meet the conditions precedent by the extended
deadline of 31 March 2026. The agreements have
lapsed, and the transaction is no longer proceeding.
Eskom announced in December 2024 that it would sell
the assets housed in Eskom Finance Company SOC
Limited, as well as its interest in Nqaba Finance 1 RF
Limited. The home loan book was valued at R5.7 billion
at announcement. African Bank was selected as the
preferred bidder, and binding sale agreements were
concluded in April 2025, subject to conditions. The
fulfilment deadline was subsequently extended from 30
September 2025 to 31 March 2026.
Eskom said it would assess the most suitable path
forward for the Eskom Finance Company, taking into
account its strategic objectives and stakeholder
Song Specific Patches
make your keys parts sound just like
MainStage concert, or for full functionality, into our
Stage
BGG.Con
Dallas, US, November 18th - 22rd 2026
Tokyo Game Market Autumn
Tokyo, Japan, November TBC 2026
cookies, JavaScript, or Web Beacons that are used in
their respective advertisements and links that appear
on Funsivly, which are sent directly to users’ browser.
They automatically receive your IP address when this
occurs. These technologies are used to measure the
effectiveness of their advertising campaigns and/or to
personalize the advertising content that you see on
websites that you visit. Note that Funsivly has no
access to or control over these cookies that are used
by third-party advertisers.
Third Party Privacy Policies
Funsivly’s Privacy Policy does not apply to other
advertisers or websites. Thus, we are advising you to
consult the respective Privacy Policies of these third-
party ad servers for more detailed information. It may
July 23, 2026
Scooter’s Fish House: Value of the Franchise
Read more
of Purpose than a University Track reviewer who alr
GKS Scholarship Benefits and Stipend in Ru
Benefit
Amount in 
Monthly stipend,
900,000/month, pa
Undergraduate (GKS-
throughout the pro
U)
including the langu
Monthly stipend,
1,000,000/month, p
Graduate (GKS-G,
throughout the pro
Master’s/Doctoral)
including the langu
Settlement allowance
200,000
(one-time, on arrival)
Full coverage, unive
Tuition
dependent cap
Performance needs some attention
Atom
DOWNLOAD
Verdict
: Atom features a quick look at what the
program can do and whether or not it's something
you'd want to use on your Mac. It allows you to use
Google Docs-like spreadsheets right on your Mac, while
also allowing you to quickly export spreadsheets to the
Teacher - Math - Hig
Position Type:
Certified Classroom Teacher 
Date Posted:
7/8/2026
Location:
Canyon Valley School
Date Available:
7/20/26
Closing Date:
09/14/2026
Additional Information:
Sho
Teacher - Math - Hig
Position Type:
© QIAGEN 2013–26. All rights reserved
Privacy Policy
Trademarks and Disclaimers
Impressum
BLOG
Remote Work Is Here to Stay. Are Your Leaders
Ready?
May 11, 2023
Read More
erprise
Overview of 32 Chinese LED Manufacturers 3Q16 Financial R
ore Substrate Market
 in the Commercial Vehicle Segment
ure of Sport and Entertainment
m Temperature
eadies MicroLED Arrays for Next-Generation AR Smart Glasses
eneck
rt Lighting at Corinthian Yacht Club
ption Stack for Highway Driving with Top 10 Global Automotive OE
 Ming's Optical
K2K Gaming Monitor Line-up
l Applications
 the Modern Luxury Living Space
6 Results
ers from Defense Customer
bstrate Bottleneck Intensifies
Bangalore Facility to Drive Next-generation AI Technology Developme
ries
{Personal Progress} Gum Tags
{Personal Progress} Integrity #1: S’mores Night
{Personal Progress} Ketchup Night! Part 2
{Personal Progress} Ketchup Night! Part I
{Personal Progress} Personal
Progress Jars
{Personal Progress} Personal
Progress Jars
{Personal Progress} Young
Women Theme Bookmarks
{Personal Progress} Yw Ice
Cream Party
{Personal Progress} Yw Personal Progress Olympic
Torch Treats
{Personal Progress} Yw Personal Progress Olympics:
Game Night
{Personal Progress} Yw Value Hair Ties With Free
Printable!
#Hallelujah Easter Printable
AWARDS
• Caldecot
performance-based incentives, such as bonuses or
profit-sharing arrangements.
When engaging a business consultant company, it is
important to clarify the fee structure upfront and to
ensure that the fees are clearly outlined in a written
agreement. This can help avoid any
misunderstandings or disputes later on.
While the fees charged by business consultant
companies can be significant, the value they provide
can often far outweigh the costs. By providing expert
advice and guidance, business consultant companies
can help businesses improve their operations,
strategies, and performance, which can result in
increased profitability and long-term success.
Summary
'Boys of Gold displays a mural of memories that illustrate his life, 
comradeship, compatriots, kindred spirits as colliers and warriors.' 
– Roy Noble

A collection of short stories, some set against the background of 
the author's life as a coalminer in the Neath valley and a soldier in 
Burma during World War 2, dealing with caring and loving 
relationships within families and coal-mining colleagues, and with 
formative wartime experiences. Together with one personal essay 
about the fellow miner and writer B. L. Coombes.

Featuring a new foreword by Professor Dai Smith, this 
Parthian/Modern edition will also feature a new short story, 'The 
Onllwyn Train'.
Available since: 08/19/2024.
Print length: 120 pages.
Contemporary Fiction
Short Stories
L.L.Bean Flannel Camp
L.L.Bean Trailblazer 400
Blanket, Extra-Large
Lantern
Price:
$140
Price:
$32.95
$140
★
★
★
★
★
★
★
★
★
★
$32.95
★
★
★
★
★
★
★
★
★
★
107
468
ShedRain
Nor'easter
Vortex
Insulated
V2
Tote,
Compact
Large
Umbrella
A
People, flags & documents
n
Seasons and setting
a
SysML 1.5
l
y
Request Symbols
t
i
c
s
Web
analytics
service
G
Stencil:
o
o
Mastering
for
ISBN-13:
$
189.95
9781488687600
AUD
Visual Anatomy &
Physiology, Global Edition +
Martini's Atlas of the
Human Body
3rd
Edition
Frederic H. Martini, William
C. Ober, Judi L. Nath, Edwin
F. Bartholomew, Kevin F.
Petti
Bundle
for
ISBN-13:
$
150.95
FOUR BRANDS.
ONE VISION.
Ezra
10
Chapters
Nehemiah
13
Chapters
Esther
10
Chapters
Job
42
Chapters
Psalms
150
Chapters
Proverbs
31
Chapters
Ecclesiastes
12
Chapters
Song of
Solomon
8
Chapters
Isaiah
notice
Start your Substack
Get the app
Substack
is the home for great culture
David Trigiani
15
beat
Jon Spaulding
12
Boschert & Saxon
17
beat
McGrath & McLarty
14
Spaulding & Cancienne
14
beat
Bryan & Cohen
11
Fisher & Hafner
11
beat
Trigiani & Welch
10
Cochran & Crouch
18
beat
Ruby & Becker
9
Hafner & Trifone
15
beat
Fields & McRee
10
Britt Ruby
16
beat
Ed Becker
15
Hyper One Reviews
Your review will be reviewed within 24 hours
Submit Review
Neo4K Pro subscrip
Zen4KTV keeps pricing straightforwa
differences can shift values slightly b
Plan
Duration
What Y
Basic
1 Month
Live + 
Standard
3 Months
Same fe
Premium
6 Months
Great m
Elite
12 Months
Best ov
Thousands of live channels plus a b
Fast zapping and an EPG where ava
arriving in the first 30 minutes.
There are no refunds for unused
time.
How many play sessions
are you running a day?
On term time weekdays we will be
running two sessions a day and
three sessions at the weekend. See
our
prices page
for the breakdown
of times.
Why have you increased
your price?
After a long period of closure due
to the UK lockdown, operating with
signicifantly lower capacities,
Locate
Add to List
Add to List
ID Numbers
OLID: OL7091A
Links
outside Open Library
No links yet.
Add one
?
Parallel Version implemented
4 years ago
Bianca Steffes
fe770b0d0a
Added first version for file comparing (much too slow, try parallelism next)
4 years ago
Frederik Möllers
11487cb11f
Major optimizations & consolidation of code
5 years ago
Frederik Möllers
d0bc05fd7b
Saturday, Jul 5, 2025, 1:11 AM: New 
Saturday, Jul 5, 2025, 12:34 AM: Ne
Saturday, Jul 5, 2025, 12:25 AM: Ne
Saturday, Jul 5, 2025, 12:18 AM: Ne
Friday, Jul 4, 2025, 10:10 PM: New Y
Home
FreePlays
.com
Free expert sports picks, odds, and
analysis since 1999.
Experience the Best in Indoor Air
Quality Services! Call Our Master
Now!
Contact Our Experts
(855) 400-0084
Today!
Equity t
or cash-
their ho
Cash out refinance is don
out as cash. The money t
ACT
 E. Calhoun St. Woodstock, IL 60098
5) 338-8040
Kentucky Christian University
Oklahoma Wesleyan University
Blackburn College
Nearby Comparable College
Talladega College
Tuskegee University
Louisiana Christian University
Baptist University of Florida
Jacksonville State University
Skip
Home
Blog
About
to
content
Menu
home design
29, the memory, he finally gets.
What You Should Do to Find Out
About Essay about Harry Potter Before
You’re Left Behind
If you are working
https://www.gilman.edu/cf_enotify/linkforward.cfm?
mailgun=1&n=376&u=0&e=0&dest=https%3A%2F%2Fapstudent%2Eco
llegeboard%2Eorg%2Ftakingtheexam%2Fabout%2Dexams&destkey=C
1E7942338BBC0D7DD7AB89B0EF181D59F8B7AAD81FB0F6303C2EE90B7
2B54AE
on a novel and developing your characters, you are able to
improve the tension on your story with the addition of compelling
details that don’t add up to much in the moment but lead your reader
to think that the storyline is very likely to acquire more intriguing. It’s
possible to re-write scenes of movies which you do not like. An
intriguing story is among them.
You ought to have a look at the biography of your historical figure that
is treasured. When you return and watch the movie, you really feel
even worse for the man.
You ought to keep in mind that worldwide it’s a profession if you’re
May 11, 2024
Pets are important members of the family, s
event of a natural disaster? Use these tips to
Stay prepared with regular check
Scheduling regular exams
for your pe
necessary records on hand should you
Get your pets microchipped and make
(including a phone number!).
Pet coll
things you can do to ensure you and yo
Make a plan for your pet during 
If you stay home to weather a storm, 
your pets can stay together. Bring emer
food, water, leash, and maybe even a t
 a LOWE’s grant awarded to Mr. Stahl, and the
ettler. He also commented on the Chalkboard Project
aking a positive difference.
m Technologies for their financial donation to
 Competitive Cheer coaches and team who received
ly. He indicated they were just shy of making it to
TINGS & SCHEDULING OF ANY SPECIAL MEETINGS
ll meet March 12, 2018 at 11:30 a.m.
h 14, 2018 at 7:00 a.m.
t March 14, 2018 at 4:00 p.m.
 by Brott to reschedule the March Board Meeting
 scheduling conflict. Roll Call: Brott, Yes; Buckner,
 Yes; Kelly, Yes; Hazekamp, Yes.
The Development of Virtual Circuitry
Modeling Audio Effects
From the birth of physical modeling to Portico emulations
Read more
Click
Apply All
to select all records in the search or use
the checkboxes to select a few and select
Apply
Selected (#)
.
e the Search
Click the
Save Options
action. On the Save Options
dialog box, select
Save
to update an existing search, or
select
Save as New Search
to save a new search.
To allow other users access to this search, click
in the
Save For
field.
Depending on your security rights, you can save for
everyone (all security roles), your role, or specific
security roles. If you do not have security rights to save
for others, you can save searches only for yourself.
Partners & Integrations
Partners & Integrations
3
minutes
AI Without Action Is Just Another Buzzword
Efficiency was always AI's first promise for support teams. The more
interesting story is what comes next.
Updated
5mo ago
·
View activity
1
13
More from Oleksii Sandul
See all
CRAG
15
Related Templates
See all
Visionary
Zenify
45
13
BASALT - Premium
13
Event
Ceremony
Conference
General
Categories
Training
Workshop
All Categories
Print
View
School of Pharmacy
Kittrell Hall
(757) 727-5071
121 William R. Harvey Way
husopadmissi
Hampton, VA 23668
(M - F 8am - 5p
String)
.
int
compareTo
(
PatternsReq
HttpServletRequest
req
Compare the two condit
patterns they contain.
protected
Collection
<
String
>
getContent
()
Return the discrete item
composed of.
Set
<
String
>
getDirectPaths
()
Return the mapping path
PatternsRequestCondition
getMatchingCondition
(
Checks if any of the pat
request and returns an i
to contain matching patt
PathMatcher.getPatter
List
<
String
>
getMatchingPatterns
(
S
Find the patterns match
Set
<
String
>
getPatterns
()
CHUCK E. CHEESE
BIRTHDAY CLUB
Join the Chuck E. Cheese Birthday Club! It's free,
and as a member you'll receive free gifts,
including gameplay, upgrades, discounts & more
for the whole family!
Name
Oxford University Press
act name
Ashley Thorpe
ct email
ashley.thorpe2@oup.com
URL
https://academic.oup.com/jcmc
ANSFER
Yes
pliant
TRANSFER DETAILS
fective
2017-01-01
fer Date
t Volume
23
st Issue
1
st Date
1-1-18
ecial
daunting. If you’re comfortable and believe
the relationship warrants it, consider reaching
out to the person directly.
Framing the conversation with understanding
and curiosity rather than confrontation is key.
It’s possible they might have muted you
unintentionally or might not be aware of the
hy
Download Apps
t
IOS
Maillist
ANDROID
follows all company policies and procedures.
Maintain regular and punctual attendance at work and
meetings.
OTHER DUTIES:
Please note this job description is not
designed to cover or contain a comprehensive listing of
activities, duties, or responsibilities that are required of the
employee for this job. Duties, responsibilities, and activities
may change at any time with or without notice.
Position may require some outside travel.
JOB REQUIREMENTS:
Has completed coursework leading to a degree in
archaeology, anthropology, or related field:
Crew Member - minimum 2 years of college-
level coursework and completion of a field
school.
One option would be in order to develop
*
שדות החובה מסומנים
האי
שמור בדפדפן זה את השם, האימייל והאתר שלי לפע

◆ **REQUIRED ACTION**
Working from the material above, retype exactly the lines from the one with "5) 338-8040" through the one with "home design", both included, and only those lines.

◆ **TASK RESPONSE**
5) 338-8040
Kentucky Christian University
Oklahoma Wesleyan University
Blackburn College
Nearby Comparable College
Talladega College
Tuskegee University
Louisiana Christian University
Baptist University of Florida
Jacksonville State University
Skip
Home
Blog
About
to
content
Menu
home design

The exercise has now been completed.